Recital de Celso Albelo en el Teatro Leal

El pasado sábado el Teatro Leal vivió una velada lírica inolvidable, que evocó aquellas antológicas de la época dorada del teatro. El responsable, Celso Albelo que, acompañado al piano por Juan Francisco Parra, desgranó un variado programa integrado por canciones canarias, argentinas y una selección de arias de ópera y zarzuela, con el que el tenor mostró su buen dominio del registro medio y la gran belleza tímbrica de sus agudos.
Entregado desde el primero momento, el púbico vibró especialmente con las arias de ópera y de zarzuela; entre ellas, Di quella pira (el aria de Il Trovatore, de Verdi, que el tenor no interpretara desde sus primeros tiempos en el Orfeón La Paz, como contó entre bromas) o Canto a la espada, aria de El Huesped del Sevillano con la que finalizó el concierto, entre inacabables aplausos de un público que gustó tanto de sus delicadísimos pianissimo o de su excelente fiato, como de sus potentes agudos al finalizar algunos temas.
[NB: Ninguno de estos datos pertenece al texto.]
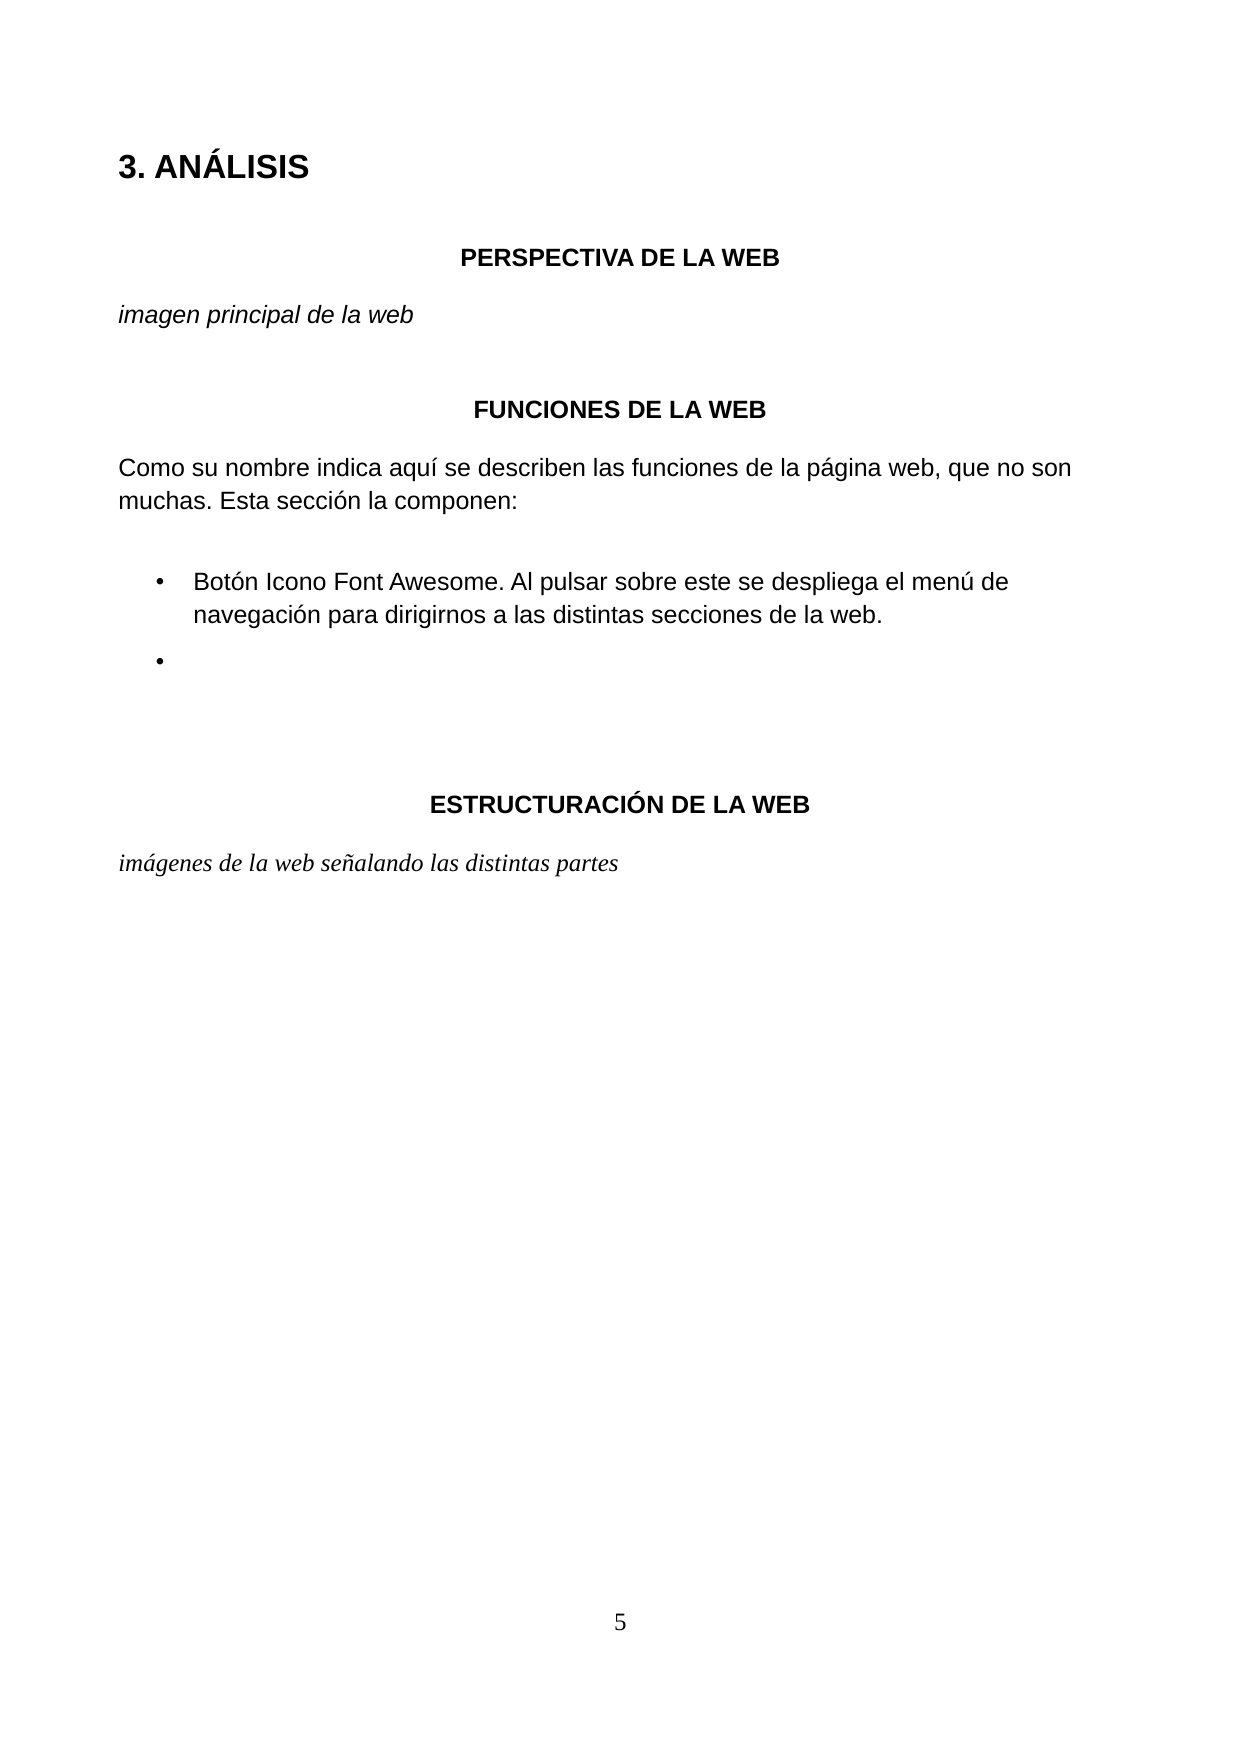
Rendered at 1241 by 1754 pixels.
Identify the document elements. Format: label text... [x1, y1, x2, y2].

text imagen principal de la web [118, 300, 1122, 329]
text 3. ANÁLISIS [118, 147, 1122, 185]
text FUNCIONES DE LA WEB [118, 396, 1122, 424]
text imágenes de la web señalando las distintas partes [118, 848, 1122, 877]
text ESTRUCTURACIÓN DE LA WEB [118, 790, 1122, 819]
list Botón Icono Font Awesome. Al pulsar sobre este se despliega el menú de navegación para dirigirnos a las distintas secciones de la web. [156, 567, 1122, 628]
text PERSPECTIVA DE LA WEB [118, 243, 1122, 272]
text Como su nombre indica aquí se describen las funciones de la página web, que no son muchas. Esta sección la componen: [118, 453, 1122, 548]
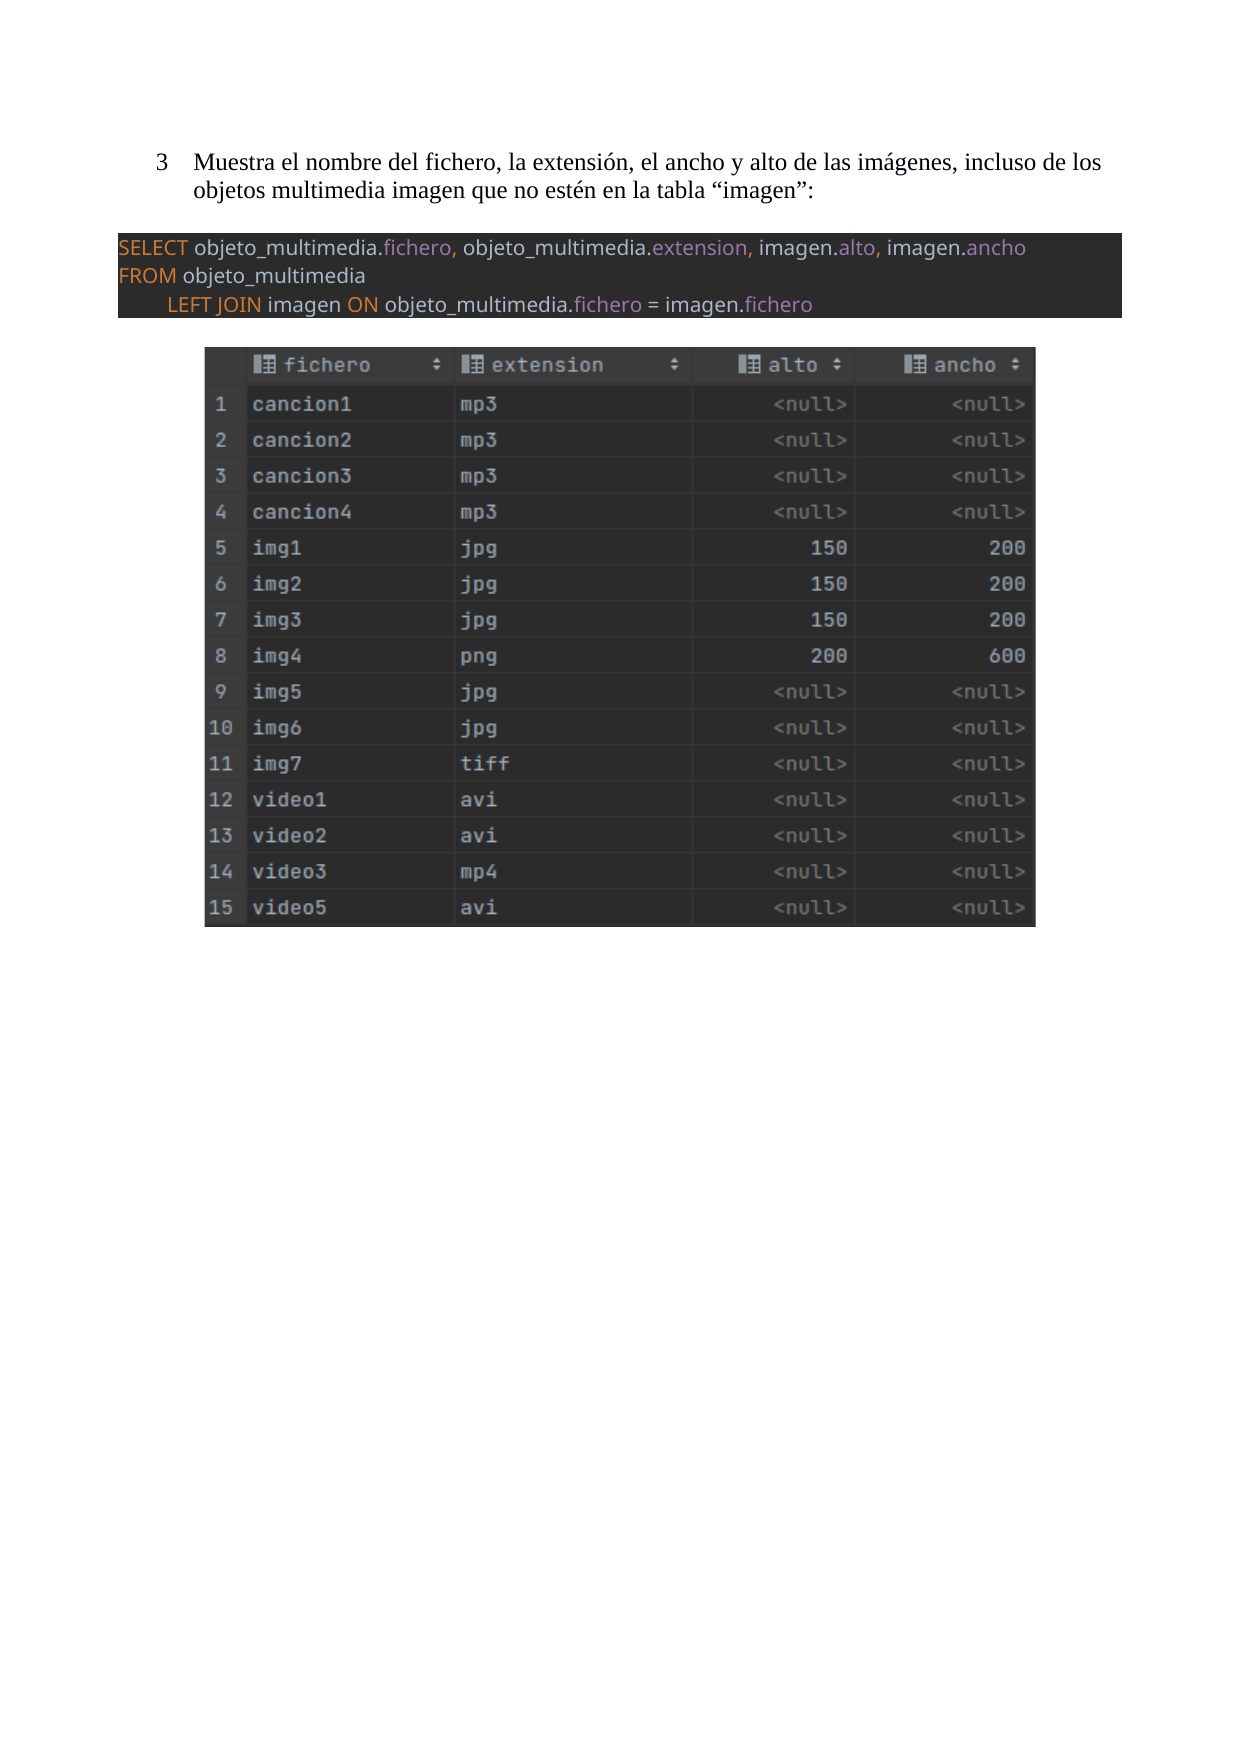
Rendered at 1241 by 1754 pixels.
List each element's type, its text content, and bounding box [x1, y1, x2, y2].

list Muestra el nombre del fichero, la extensión, el ancho y alto de las imágenes, incluso de los objetos multimedia imagen que no estén en la tabla “imagen”: [156, 147, 1122, 204]
text SELECT objeto_multimedia.fichero, objeto_multimedia.extension, imagen.alto, imagen.ancho FROM objeto_multimedia LEFT JOIN imagen ON objeto_multimedia.fichero = imagen.fichero [118, 233, 1122, 318]
picture [204, 347, 1036, 927]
Siempre cómplice con su público, el tenor lagunero bromeó también acerca del maestro Parra, un “lagurión” al que aprecia especialmente y al que agradeció su colaboración para hacer posible este recital en el Teatro Leal. El profesor del Conservatorio Superior de Música de Canarias y Pianista Repertorista del Festival de Ópera Alfredo Kraus de Las Palmas no dudó en acompañar a Albelo en un recital que se hizo realidad gracias a la buena disposición y mejor hacer de ambos y a las rápidas gestiones del alcalde, Luis Yeary Gutiérrez, y del concejal de fiestas, Badel Albelo.
El tenor lagunero hizo gala de su voz, potente y melódica, con un vibrante timbre, para rendir homenaje “a mi ciudad, a la que amo”… y el teatro supo corresponderle.
Desde estas páginas, nuestro agradecimiento a Celso Albelo y a Juan Francisco Parra, por hacernos disfrutar de la música con su maestría; también a Luis Yeary Gutiérrez y Badel Albelo, por traer a La Laguna un pedacito de arte… de cultura incomparable.